--- Exercise requirements ---
Copy out each line below that contains the word "Donate".

|---|

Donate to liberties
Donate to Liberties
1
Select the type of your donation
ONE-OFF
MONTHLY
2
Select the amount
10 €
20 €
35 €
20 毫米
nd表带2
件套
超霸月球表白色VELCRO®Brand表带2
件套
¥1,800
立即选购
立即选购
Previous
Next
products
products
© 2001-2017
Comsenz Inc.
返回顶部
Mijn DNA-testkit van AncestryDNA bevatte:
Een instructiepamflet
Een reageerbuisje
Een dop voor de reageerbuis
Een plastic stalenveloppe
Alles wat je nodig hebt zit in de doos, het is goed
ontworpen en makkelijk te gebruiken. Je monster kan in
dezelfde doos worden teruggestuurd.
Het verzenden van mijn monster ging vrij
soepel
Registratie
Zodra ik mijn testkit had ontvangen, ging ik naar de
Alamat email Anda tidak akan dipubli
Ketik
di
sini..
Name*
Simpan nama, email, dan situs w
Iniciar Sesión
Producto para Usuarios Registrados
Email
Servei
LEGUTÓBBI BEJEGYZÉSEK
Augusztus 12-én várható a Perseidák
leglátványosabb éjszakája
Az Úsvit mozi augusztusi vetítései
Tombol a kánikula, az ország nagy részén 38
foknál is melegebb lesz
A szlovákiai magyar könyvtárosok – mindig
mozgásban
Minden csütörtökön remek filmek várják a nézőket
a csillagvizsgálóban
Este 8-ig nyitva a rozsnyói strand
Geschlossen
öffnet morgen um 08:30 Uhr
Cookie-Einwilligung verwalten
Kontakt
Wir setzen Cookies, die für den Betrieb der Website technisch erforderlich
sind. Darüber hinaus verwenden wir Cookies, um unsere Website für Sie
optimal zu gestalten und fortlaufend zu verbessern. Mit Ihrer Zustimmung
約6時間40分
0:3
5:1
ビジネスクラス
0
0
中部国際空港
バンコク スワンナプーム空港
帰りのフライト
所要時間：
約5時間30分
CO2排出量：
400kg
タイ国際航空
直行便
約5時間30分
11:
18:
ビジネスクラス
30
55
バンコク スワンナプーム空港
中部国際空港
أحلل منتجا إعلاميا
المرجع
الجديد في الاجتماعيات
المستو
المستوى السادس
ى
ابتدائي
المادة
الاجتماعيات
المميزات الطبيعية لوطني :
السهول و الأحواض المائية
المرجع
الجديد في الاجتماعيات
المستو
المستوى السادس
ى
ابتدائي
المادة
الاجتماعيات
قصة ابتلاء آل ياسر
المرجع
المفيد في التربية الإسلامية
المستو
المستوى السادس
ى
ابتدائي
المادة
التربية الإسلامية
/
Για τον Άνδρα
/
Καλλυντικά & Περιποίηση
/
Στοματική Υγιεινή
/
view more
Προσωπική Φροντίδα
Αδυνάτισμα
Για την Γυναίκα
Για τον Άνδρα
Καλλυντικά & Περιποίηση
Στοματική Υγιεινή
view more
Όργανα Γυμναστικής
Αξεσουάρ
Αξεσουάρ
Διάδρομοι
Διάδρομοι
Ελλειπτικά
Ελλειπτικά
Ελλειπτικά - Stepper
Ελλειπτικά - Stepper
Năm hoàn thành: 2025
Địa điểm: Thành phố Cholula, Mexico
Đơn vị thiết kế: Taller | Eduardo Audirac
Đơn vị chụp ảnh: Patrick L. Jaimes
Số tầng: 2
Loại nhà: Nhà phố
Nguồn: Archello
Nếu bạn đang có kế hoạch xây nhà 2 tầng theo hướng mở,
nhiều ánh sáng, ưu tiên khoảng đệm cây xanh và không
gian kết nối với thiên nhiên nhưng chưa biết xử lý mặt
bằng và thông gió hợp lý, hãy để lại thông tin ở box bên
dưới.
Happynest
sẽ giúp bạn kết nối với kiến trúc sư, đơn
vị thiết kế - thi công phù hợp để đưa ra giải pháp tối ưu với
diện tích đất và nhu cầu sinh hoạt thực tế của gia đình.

|---|

--- Answer box ---
Donate to liberties
Donate to Liberties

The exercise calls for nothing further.